Problem statement: Report only the number of lines below in which the string "relevé" appears.

Data records
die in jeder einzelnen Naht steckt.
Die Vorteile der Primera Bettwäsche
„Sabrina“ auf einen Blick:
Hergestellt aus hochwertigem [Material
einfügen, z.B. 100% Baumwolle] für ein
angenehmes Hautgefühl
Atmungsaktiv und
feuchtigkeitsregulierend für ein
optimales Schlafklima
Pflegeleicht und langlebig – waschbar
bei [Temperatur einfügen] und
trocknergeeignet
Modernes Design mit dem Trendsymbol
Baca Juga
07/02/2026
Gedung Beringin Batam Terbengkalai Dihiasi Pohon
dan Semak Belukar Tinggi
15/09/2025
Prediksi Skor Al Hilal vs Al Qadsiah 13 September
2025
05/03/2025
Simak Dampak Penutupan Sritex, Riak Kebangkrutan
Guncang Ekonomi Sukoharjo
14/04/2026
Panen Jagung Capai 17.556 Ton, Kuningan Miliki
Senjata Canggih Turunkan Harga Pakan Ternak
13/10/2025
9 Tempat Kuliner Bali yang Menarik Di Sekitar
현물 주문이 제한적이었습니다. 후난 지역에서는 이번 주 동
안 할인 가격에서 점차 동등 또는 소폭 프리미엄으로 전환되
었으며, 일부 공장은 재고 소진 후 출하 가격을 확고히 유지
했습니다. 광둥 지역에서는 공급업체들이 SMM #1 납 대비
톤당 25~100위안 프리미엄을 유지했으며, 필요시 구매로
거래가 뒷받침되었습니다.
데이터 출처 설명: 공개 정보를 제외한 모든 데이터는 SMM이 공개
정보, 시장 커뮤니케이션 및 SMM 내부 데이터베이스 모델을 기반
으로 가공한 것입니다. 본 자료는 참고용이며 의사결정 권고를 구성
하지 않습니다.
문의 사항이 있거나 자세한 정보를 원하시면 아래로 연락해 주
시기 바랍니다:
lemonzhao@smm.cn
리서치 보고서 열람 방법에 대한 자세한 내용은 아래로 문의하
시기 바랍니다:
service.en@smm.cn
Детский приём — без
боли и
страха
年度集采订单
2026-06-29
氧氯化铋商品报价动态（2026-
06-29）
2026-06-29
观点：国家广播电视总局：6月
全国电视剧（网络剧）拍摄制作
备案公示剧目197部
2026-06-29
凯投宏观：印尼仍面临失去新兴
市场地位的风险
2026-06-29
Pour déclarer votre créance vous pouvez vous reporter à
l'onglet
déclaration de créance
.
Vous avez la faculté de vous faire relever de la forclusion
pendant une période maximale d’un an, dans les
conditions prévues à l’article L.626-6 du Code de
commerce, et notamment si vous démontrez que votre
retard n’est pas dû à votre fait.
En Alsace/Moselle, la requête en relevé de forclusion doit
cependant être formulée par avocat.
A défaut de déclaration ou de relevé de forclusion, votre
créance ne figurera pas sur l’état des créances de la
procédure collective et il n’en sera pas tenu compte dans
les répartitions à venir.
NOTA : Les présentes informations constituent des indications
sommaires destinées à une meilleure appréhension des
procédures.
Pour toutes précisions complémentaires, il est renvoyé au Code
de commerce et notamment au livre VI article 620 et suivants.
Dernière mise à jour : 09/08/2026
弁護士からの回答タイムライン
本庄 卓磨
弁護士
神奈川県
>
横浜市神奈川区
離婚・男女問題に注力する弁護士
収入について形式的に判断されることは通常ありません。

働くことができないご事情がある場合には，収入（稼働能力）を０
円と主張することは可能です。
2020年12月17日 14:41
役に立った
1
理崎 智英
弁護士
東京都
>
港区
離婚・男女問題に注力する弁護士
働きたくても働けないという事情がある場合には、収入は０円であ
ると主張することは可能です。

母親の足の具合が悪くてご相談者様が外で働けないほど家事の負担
* * *
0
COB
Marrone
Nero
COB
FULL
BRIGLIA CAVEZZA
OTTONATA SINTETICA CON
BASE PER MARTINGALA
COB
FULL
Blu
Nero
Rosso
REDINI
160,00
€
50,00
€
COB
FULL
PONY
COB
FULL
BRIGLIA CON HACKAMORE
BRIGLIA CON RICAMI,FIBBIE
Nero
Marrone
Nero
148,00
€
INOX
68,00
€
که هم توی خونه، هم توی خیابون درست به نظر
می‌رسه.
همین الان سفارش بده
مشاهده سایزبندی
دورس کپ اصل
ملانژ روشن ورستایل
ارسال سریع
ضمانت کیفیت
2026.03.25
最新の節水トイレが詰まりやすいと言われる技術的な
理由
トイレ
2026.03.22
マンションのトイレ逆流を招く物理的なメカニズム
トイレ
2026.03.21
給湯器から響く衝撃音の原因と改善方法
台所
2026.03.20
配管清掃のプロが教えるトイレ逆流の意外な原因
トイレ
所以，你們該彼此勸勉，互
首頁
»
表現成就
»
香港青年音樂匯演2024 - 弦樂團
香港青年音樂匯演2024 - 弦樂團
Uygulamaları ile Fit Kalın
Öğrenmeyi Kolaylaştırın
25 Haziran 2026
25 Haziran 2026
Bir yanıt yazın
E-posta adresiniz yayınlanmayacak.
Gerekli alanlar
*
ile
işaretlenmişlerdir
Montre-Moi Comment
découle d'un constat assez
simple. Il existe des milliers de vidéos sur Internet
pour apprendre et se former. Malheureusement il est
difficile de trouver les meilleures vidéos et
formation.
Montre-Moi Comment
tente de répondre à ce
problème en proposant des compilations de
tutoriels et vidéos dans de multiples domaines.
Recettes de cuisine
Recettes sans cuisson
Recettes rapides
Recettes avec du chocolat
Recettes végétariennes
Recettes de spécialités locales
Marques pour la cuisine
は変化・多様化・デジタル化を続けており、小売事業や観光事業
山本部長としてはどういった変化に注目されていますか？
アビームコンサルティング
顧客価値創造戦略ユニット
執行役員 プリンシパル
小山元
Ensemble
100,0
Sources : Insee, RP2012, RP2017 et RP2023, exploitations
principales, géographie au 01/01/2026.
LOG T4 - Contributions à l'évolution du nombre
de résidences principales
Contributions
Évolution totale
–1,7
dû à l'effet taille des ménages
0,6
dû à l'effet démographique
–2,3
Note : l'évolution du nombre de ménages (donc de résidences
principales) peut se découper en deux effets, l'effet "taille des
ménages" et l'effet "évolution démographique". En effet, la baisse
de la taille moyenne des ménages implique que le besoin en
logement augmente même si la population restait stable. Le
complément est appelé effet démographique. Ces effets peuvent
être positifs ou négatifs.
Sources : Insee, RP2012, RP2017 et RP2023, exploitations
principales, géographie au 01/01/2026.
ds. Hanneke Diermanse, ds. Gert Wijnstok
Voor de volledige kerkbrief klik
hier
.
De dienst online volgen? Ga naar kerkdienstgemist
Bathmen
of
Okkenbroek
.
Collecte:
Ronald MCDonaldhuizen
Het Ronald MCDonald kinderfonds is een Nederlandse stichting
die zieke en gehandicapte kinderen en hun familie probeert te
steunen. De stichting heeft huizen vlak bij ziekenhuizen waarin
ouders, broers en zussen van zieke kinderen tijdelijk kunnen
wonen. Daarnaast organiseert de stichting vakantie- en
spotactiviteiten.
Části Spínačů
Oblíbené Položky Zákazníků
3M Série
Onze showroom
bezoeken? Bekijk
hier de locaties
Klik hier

Exercise answer: 2